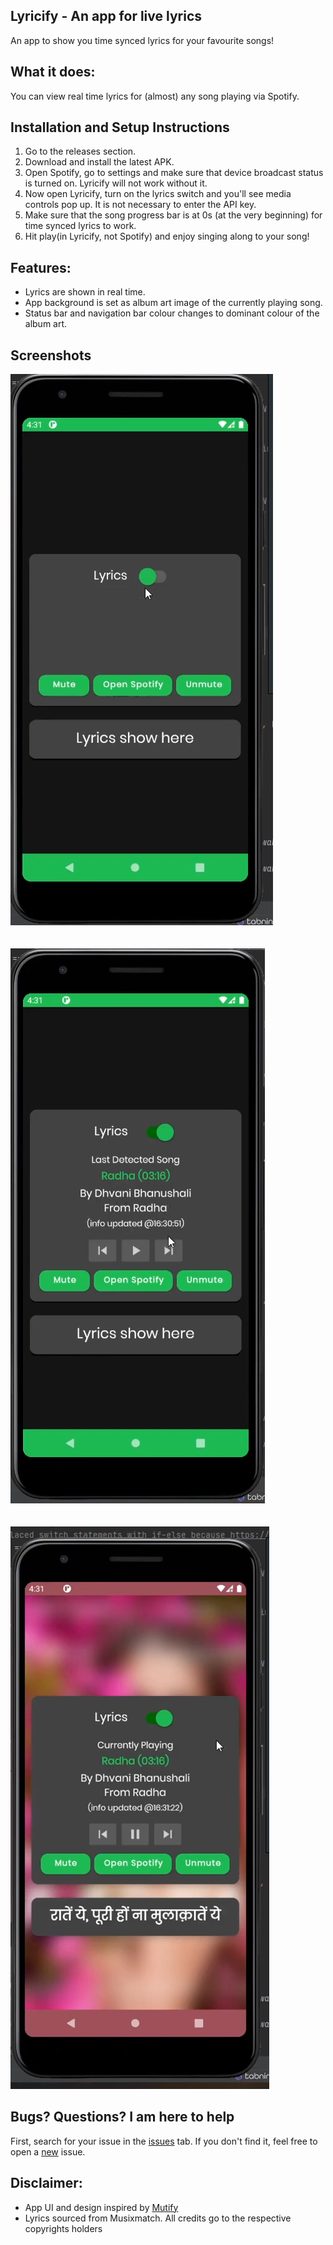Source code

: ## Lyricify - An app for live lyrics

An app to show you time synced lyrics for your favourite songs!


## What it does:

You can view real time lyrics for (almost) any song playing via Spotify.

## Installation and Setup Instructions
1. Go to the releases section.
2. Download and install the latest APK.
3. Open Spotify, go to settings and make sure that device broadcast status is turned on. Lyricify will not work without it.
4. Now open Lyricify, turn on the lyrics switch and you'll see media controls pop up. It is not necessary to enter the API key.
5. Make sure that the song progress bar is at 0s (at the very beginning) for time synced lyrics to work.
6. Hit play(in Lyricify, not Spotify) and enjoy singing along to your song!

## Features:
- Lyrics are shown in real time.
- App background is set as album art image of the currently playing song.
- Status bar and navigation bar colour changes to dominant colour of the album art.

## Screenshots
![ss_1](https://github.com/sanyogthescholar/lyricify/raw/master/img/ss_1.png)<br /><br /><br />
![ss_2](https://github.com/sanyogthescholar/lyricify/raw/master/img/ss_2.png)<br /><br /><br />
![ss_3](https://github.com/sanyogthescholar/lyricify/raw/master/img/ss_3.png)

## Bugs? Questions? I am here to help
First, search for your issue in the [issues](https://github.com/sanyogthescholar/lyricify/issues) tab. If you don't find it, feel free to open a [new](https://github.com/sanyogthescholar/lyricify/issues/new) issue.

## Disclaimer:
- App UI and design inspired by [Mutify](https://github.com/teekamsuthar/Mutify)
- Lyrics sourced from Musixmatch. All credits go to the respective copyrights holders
==
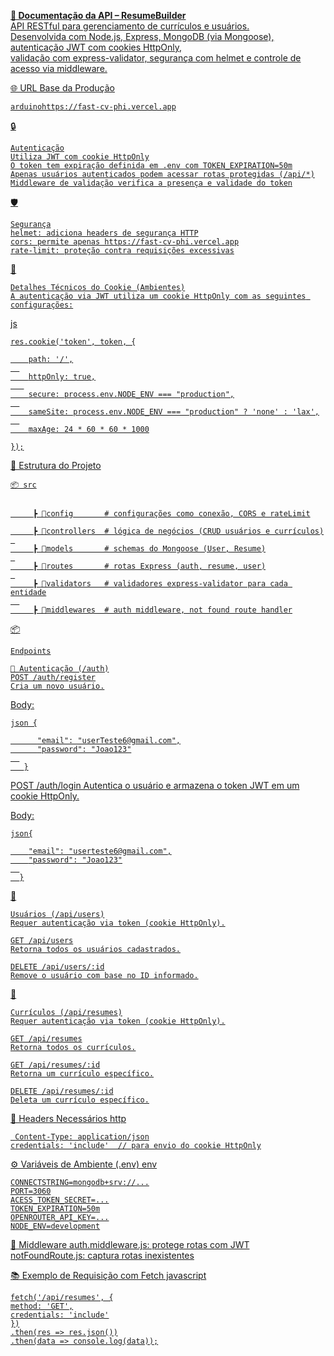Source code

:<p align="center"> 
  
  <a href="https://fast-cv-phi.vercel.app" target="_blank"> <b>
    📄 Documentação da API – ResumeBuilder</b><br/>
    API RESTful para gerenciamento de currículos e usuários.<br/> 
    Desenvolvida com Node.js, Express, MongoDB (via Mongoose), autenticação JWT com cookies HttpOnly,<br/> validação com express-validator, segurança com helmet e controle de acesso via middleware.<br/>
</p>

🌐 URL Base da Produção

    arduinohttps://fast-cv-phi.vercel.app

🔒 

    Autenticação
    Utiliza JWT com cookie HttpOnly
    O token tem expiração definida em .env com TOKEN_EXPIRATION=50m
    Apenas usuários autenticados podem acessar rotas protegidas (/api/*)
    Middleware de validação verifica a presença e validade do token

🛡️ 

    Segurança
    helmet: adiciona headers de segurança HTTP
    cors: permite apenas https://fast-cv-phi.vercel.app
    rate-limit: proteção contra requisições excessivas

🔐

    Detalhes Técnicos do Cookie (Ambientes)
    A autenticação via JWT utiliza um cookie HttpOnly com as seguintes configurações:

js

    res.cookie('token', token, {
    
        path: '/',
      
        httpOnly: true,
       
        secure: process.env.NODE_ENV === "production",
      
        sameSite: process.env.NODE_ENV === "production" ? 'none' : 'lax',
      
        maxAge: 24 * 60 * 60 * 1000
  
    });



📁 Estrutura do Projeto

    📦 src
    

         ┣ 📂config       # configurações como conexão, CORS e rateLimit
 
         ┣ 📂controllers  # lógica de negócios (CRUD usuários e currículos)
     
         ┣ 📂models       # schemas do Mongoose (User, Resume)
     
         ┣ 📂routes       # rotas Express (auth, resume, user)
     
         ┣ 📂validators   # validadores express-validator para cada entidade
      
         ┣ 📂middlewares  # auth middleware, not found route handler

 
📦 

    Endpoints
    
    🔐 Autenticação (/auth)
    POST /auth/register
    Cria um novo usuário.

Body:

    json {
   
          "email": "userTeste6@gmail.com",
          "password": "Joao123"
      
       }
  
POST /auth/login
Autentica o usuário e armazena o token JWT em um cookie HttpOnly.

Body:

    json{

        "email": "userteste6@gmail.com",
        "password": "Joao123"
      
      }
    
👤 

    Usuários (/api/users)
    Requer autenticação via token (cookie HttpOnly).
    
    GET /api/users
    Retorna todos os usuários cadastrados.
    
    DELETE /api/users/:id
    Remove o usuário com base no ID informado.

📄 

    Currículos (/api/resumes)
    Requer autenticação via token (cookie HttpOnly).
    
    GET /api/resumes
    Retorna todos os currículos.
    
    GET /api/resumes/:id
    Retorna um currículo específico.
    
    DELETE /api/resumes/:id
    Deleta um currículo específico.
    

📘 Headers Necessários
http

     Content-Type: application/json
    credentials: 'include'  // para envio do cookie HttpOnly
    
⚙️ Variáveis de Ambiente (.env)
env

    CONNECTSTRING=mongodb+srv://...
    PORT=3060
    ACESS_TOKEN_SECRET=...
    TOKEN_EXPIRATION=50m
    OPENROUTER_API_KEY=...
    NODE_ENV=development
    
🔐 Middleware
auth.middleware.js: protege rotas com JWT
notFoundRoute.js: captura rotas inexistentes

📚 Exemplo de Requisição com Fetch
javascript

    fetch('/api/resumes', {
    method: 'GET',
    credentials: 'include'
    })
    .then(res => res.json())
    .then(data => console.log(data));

TASK BRIEF - Return each line above where the word "sure" shows up.

SOLUTION TO THIS TASK -
3. Open Spotify, go to settings and make sure that device broadcast status is turned on. Lyricify will not work without it.
5. Make sure that the song progress bar is at 0s (at the very beginning) for time synced lyrics to work.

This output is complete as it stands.